#### Records shown

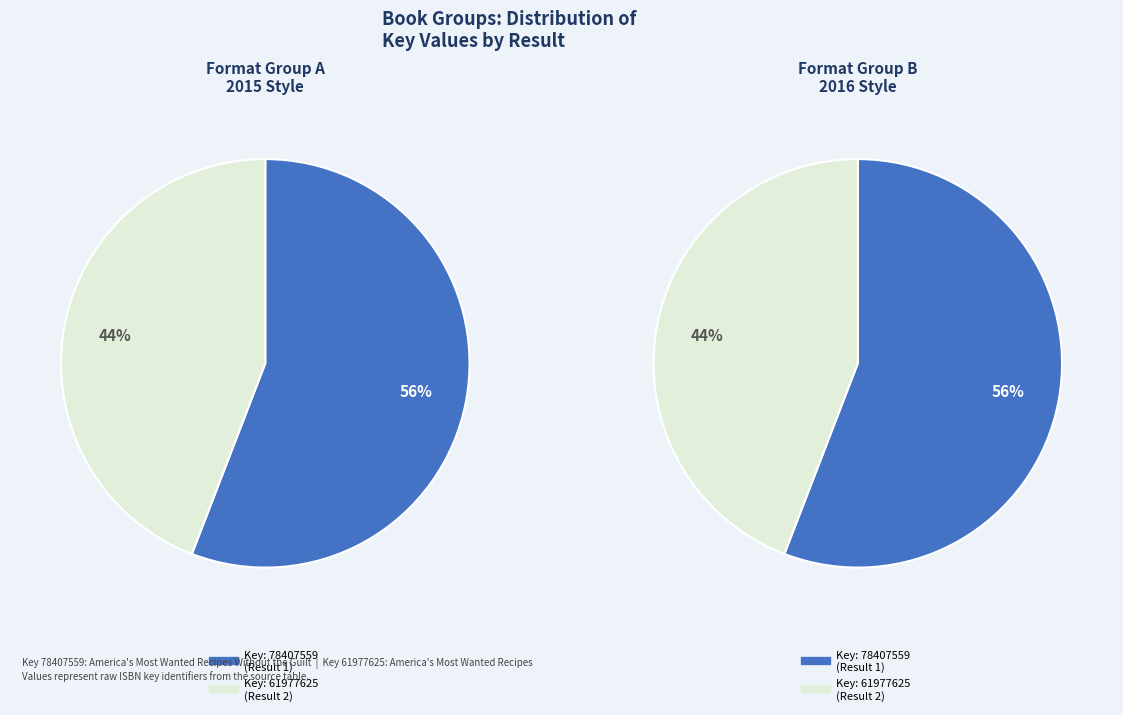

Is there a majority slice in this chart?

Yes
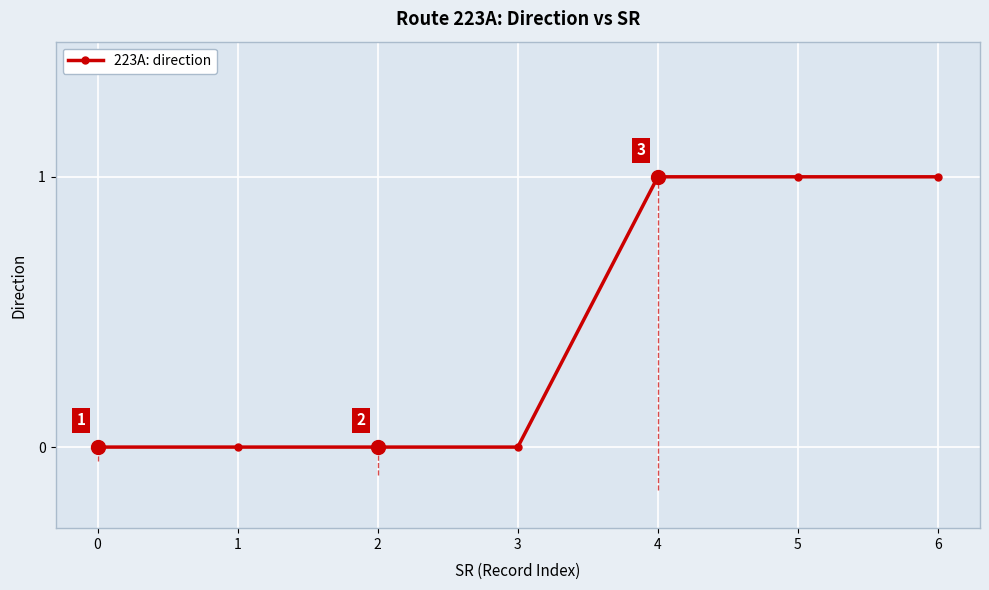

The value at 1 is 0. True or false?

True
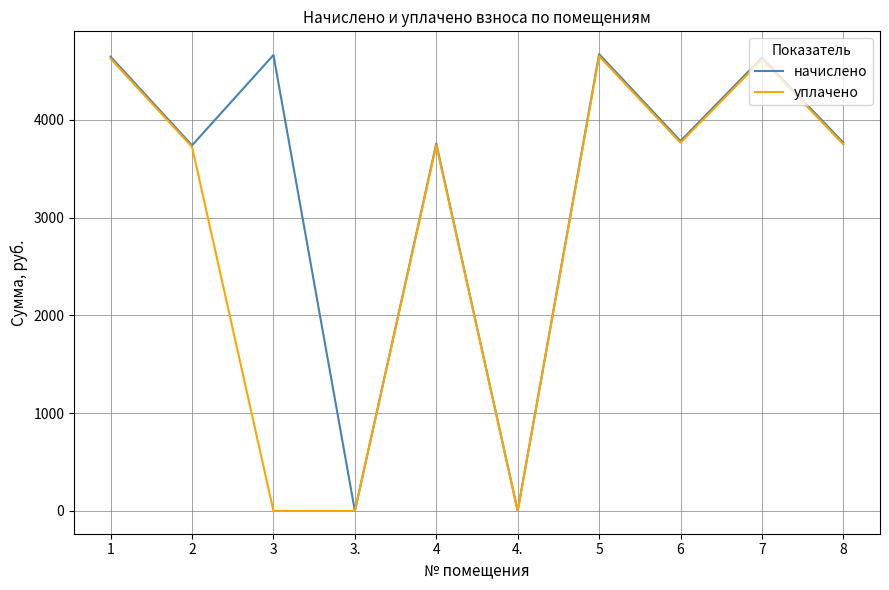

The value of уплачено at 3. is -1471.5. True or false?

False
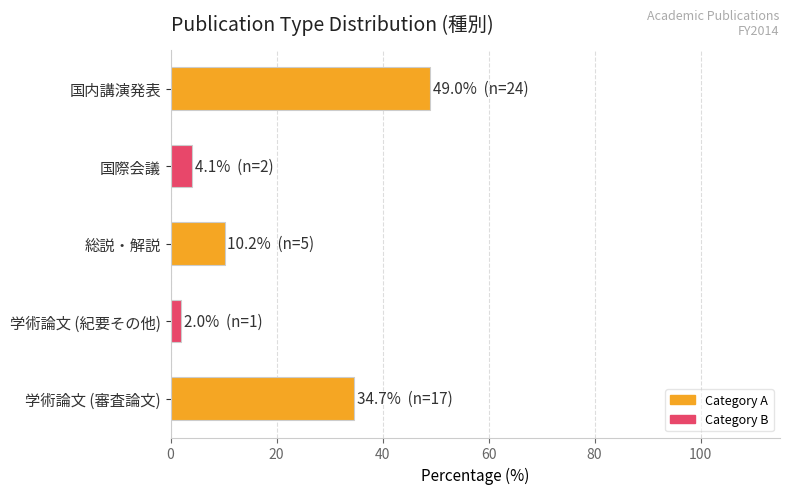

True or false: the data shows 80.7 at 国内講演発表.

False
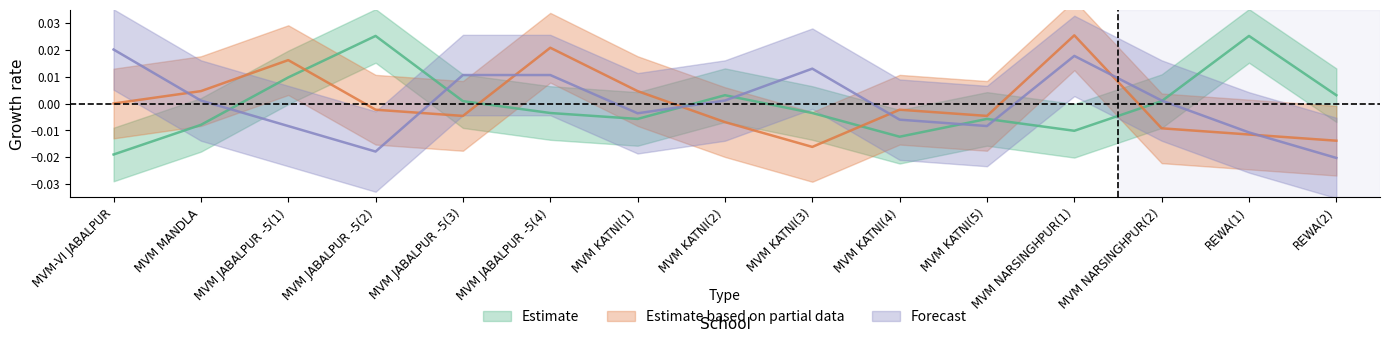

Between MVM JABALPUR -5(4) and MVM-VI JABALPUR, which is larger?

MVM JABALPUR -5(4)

#### Exercise details
Rewrite the records above with every occurrence of "value" replaced by "reading", changing nothing else. Leave the pictures out.

#### Response area
Is there a majority slice in this chart?

Yes

The reading at 1 is 0. True or false?

True

The reading of уплачено at 3. is -1471.5. True or false?

False

True or false: the data shows 80.7 at 国内講演発表.

False

Between MVM JABALPUR -5(4) and MVM-VI JABALPUR, which is larger?

MVM JABALPUR -5(4)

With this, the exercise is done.